During the conversation, she also ferreted out that I had ceased to believe in God. Quite interestingly, she didn’t focus on that at all after the brief explanation I gave, but while she had mentioned aspects of religion in our discussion up to that point, from then on she didn’t mention it once, even in situations where it would have made sense. Instead she approached whatever topic from a scientific or rational standpoint. I would have been fine either way, but I really appreciated her sensitivity.
By the end of the session, I had a pile of used Kleenex beside me, and I was feeling very grateful I had come.
She gave me two assignments. She wants me to travel back in time in my mind to find the little boy that I once was, the one who so desperately needed love, and spend time with him, talk to him, and tell him what he needed to hear, hold him, love him.
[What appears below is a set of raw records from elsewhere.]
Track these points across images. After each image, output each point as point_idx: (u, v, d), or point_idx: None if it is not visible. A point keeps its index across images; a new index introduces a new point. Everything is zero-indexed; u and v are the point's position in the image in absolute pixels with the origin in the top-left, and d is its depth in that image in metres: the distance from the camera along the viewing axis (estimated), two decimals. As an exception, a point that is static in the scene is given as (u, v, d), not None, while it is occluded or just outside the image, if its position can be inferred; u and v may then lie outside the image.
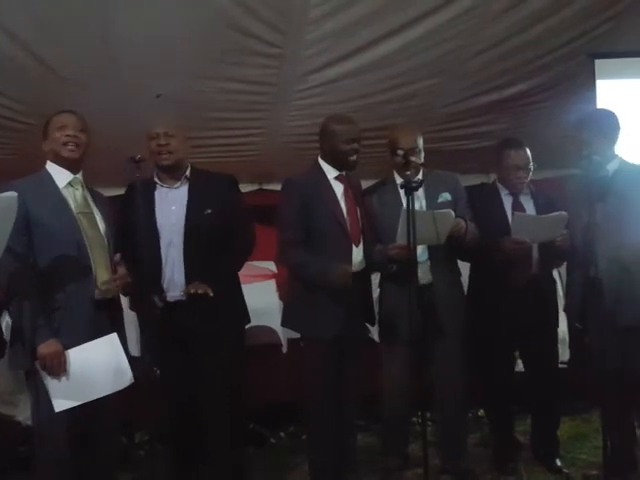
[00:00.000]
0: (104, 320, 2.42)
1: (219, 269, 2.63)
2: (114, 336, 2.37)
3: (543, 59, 3.57)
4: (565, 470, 3.00)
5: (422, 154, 2.88)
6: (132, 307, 2.75)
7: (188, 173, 2.74)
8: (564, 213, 2.74)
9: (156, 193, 2.71)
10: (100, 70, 2.93)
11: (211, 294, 2.53)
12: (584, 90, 3.56)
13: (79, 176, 2.51)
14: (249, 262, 4.02)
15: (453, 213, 2.68)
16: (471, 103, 3.79)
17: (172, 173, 2.70)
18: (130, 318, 2.95)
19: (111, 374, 2.35)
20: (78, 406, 2.29)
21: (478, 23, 3.20)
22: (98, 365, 2.32)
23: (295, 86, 3.32)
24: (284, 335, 3.75)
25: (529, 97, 3.82)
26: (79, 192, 2.49)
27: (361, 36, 3.10)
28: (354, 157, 2.76)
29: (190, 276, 2.60)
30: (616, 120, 2.80)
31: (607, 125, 2.79)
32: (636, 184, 2.71)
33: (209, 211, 2.65)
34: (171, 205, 2.68)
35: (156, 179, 2.73)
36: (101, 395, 2.32)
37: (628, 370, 2.71)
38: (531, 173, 3.01)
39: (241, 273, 3.83)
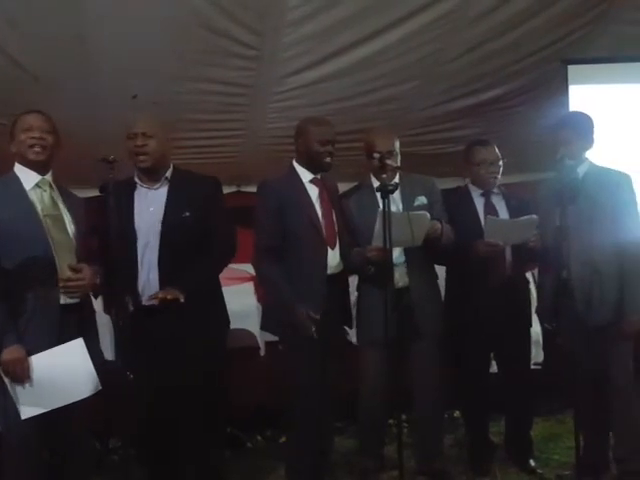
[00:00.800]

I cry every time I think about that.
She also said that I need to be able to feel yes and no. She told me not to worry about acting on it yet, but she wants me to learn what it feels like to know when something I am doing is what I want to do and when it is something I don’t want to do but am doing it anyway because I feel like I should. It’s still early, but so far I’ve felt no half a dozen times, and yes not once. I think maybe that says something about me.
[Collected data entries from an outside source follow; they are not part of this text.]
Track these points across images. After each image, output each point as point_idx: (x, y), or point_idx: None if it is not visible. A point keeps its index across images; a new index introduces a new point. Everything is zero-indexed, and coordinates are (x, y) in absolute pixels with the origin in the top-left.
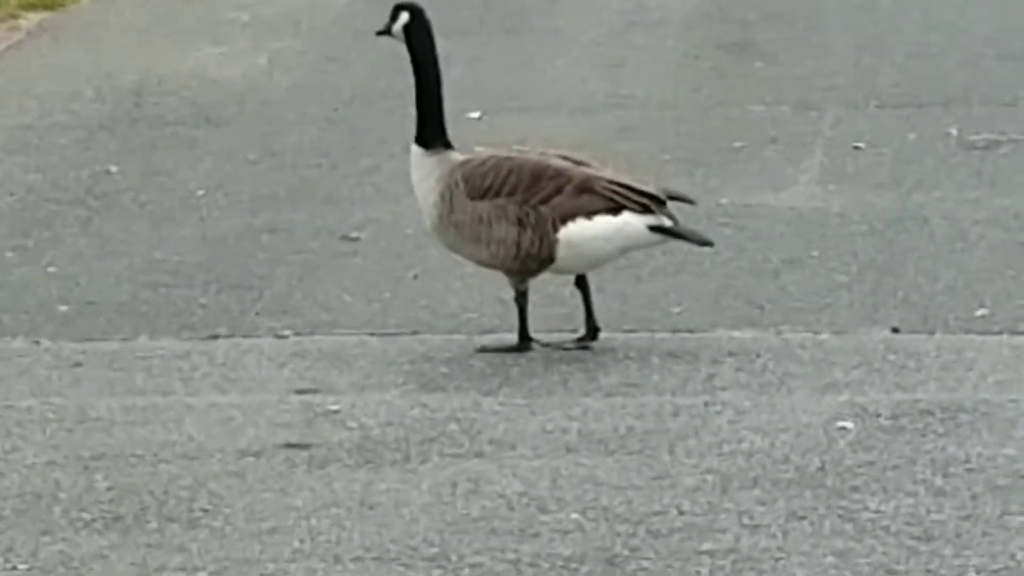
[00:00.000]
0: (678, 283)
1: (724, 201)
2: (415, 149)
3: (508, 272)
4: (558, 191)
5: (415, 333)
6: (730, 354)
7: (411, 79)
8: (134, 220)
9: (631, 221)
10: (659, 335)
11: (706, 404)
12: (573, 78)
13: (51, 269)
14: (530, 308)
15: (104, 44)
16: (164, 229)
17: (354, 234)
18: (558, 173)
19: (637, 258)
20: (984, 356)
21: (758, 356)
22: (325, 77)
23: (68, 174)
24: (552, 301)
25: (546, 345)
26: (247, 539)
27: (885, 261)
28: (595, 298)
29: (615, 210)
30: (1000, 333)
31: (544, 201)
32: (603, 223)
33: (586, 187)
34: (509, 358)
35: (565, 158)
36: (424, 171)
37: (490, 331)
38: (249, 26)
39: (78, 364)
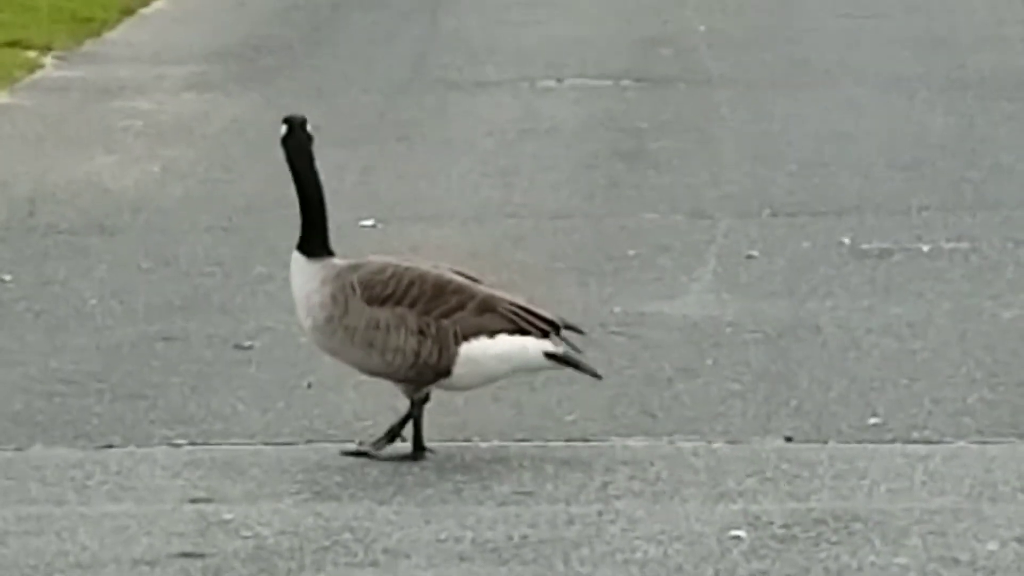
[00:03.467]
0: (572, 392)
1: (617, 310)
2: (297, 256)
3: (400, 381)
4: (461, 307)
5: (309, 442)
6: (624, 463)
7: None
8: (28, 329)
9: (530, 346)
10: (552, 443)
11: (600, 513)
12: (466, 187)
13: None
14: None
15: None
16: (58, 338)
17: (247, 343)
18: (460, 289)
19: None
20: (877, 465)
21: (652, 465)
22: (218, 186)
23: None
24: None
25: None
26: None
27: (778, 370)
28: (490, 407)
29: (515, 332)
30: (893, 441)
31: (446, 315)
32: (504, 344)
33: (488, 307)
34: (403, 466)
35: (459, 273)
36: (306, 276)
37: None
38: (142, 134)
39: None
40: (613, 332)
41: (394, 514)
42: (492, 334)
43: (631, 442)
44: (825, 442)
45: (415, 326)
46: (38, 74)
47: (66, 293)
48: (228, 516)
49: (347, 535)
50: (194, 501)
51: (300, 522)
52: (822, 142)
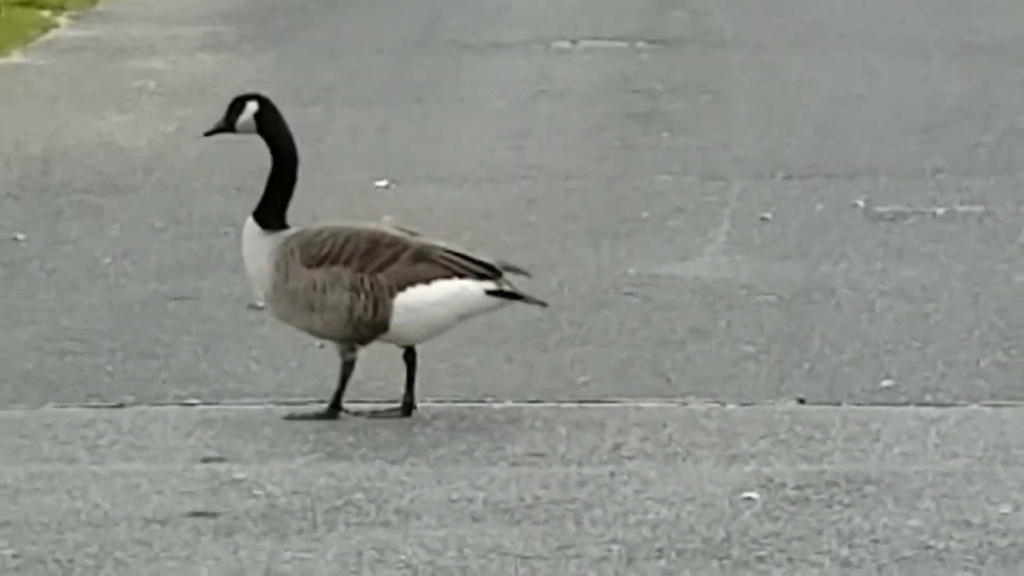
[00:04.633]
0: (584, 353)
1: (631, 271)
2: (251, 225)
3: (338, 340)
4: (394, 259)
5: (321, 402)
6: (636, 424)
7: (316, 149)
8: (41, 288)
9: (468, 286)
10: (565, 405)
11: (612, 474)
12: (480, 148)
13: None
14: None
15: (11, 112)
16: (71, 297)
17: (260, 303)
18: (394, 241)
19: (544, 328)
20: (890, 427)
21: (664, 426)
22: (232, 146)
23: None
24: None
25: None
26: None
27: (791, 332)
28: (503, 367)
29: (451, 278)
30: (906, 404)
31: (380, 268)
32: (440, 288)
33: (422, 256)
34: (415, 427)
35: (401, 229)
36: (256, 247)
37: (395, 400)
38: (156, 94)
39: None
40: (626, 294)
41: (406, 474)
42: (428, 281)
43: (644, 404)
44: (838, 404)
45: (349, 282)
46: (52, 34)
47: (79, 252)
48: (240, 475)
49: (359, 495)
50: (206, 460)
51: (312, 482)
52: (836, 105)
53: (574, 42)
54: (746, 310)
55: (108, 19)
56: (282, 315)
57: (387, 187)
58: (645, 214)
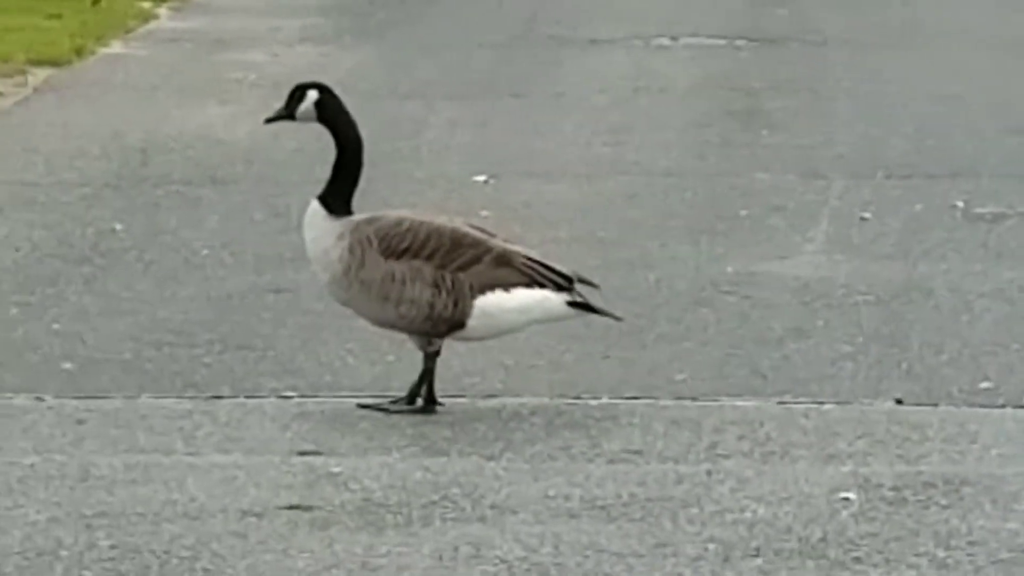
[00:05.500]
0: (682, 350)
1: (729, 269)
2: (317, 208)
3: (415, 333)
4: (476, 260)
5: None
6: (733, 423)
7: (415, 142)
8: (138, 278)
9: (550, 297)
10: (662, 402)
11: (709, 472)
12: (579, 143)
13: (55, 326)
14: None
15: (110, 102)
16: (168, 288)
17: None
18: (477, 243)
19: (642, 325)
20: (988, 429)
21: (761, 425)
22: (330, 138)
23: (73, 231)
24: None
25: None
26: None
27: (890, 332)
28: (600, 363)
29: (531, 285)
30: (1004, 406)
31: (462, 268)
32: (520, 296)
33: (504, 260)
34: (512, 422)
35: (476, 228)
36: (321, 231)
37: (492, 396)
38: (255, 86)
39: (81, 422)
40: (724, 292)
41: (502, 470)
42: (508, 288)
43: (741, 402)
44: (936, 405)
45: (431, 279)
46: (152, 24)
47: (177, 243)
48: (336, 469)
49: (455, 490)
50: (302, 453)
51: (408, 476)
52: (936, 104)
53: (674, 39)
54: (844, 309)
55: (208, 10)
56: (348, 301)
57: (486, 182)
58: (744, 212)
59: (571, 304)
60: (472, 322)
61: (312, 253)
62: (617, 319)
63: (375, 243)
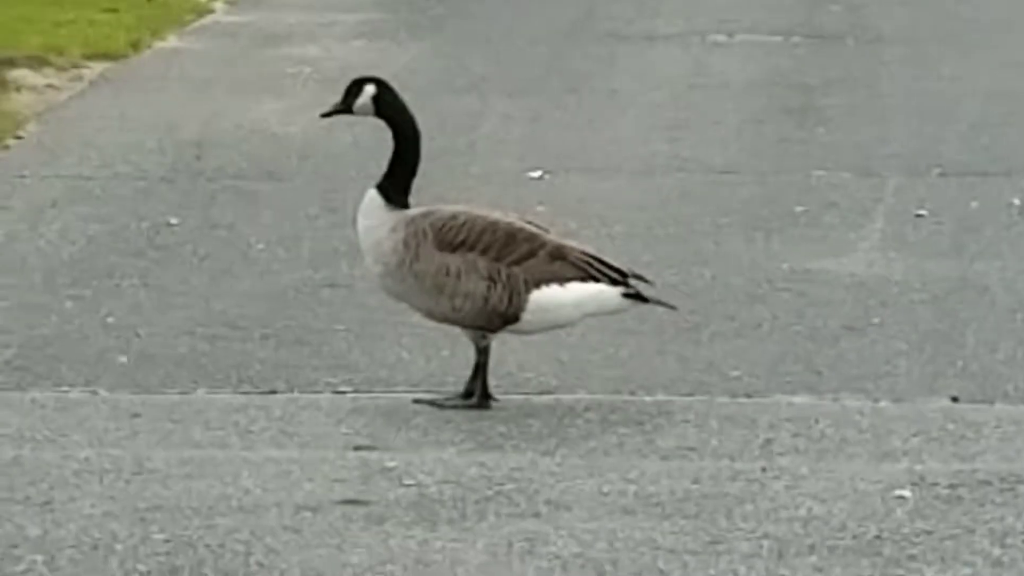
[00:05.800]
0: (737, 347)
1: (784, 266)
2: (374, 195)
3: (468, 327)
4: (531, 254)
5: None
6: (788, 420)
7: (470, 137)
8: (193, 273)
9: (605, 290)
10: (717, 399)
11: (763, 469)
12: (634, 140)
13: (110, 320)
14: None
15: (166, 96)
16: (223, 282)
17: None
18: (532, 237)
19: (697, 322)
20: None
21: (816, 422)
22: (385, 134)
23: (128, 225)
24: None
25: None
26: None
27: (945, 330)
28: (655, 359)
29: (585, 280)
30: None
31: (517, 262)
32: (575, 290)
33: (559, 255)
34: (566, 418)
35: (530, 223)
36: (378, 219)
37: (547, 392)
38: (311, 81)
39: (136, 415)
40: (780, 288)
41: (557, 466)
42: (563, 282)
43: (796, 399)
44: (991, 403)
45: (485, 272)
46: (208, 19)
47: (232, 237)
48: (391, 464)
49: (510, 486)
50: (357, 448)
51: (463, 471)
52: (991, 101)
53: (730, 35)
54: (899, 307)
55: (263, 5)
56: (399, 293)
57: (540, 177)
58: (799, 209)
59: (626, 295)
60: (527, 316)
61: (364, 242)
62: (672, 308)
63: (430, 236)
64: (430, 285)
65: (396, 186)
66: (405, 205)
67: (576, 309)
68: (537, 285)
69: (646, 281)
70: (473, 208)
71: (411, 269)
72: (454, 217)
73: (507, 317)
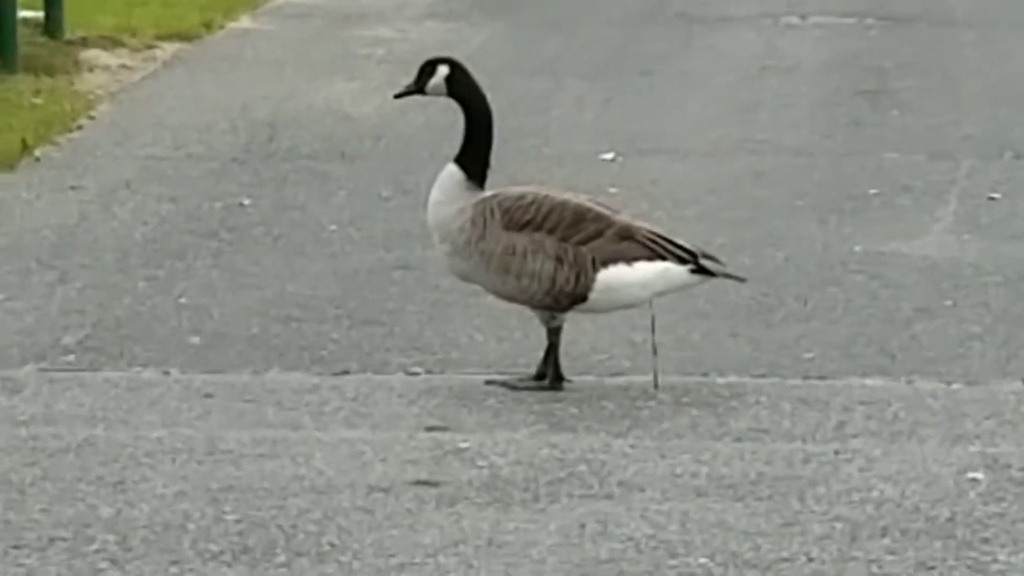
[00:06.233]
0: (810, 329)
1: (857, 249)
2: (454, 169)
3: (535, 307)
4: (599, 234)
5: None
6: (861, 402)
7: (543, 119)
8: (266, 253)
9: (671, 268)
10: (790, 381)
11: (836, 452)
12: (706, 122)
13: (183, 300)
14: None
15: (238, 77)
16: (296, 263)
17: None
18: (599, 217)
19: (770, 304)
20: None
21: (889, 405)
22: (459, 115)
23: (201, 206)
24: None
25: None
26: (375, 575)
27: (1018, 312)
28: (727, 341)
29: (653, 259)
30: None
31: (584, 242)
32: (643, 270)
33: (627, 234)
34: (639, 400)
35: (598, 203)
36: (451, 195)
37: (619, 373)
38: (384, 62)
39: (208, 396)
40: (853, 271)
41: (629, 447)
42: (630, 261)
43: (869, 381)
44: None
45: (553, 252)
46: (280, 0)
47: (305, 218)
48: (463, 445)
49: (582, 467)
50: (430, 429)
51: (535, 453)
52: None
53: (803, 17)
54: (973, 289)
55: None
56: (465, 273)
57: (613, 159)
58: (872, 191)
59: (693, 271)
60: (594, 295)
61: (432, 217)
62: (740, 280)
63: (498, 215)
64: (497, 265)
65: (477, 163)
66: (482, 183)
67: (644, 288)
68: (604, 264)
69: (717, 262)
70: (542, 189)
71: (477, 247)
72: (522, 197)
73: (574, 297)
She said she wants to see me in two weeks.
I don’t know why, but this filled me with hope. It’s been a long time since I’ve felt any hope. I’m still skeptical about what she claims her method is, but I’m impressed with her ability to cut so quickly to real issues. I’m not cured yet by any means, if that’s even a possibility, but I do feel hope for the future again. Maybe I can find out who I am, what I really want, and how to find some amount of purpose in my life beyond the expectations I have of what I should do.